Good news: The 115th Congress has more women of color than ever. Bad news: Women are still just 19 percent of Congress.

Bill Clark/CQ Roll Call

The 115th Congress, which was officially sworn in on Tuesday, will be the most racially diverse Congress in history. Gender diversity, though, is another story.

While 14 non-incumbent women were elected to Congress in 2016, the overall number of women in Congress is staying exactly the same — 104, among both the House and Senate.

The good news for equal representation is that the women’s caucus will be more racially diverse. Women of color are now better represented than ever, with a record-setting 38 women of color (35 Democrats, three Republicans) serving in the 115th Congress. Of the 14 non-incumbent women elected, nine were women of color.

And the number of women of color in the Senate has quadrupled (to four): Hawaii’s Mazie Hirono, who became the first Asian-American woman senator in 2012, will be joined by Catherine Cortez Masto of Nevada, the first Latina senator in the US; Kamala Harris of California, the first black woman to serve in the US Senate in nearly two decades; and Tammy Duckworth of Illinois, who will be the first Thai-American senator.

But women still make up just 19.4 percent of Congress, while they make up 51 percent of the population as a whole. And the United States is still doing worse than 98 other countries when it comes to women’s equal representation in government, London School of Economics fellow Brian Klaas noted:

Part of the problem is partisan.
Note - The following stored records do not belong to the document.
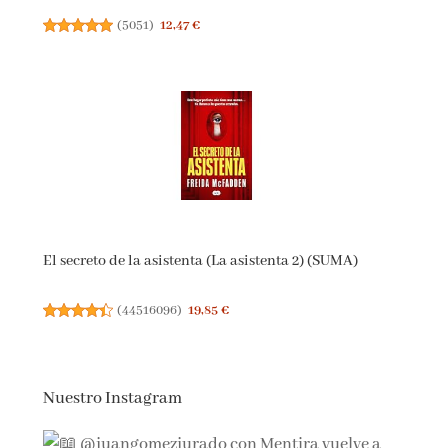
(
5051
)
12,47 €
El secreto de la asistenta (La asistenta 2) (SUMA)
(
44516096
)
19,85 €
Nuestro Instagram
Democrats are leaps and bounds ahead of Republicans when it comes to gender representation, for both cultural and structural reasons. And Democrats are in the minority now.

Women make up almost a third (32 percent) of the Democratic caucus in Congress but just 9 percent of the Republican caucus, according to the Center for American Women and Politics at Rutgers University. And Democrats have been increasing their share of women much faster over the past three decades:

But the reasons for the disparity run deeper than party. According to research by Jennifer Lawless at American University, fewer women are interested in running for office than men in the first place, even though women and men stand equal chances of winning once they do run. Women tend to underestimate their own abilities while men overestimate theirs, and women are less likely to be encouraged by others to run for office.

The disparity matters because women bring a unique perspective to the table and can even govern differently from men. And it matters because while women make up half the population who are affected by what Congress does, they are only a fifth of the lawmakers actually making those crucial decisions.

There are a number of ways to start addressing the disparity, said Kelly Dittmar, assistant professor of political science at Rutgers. Women need to be encouraged to run for office early in life. They need to run in districts where they have good institutional support and a good chance at winning. And at an even more basic level, the public needs to be aware that the problem exists.

“You can't attack a problem until you define it,” Dittmar said. “It’s about making sure people know women are underrepresented, and that it matters.”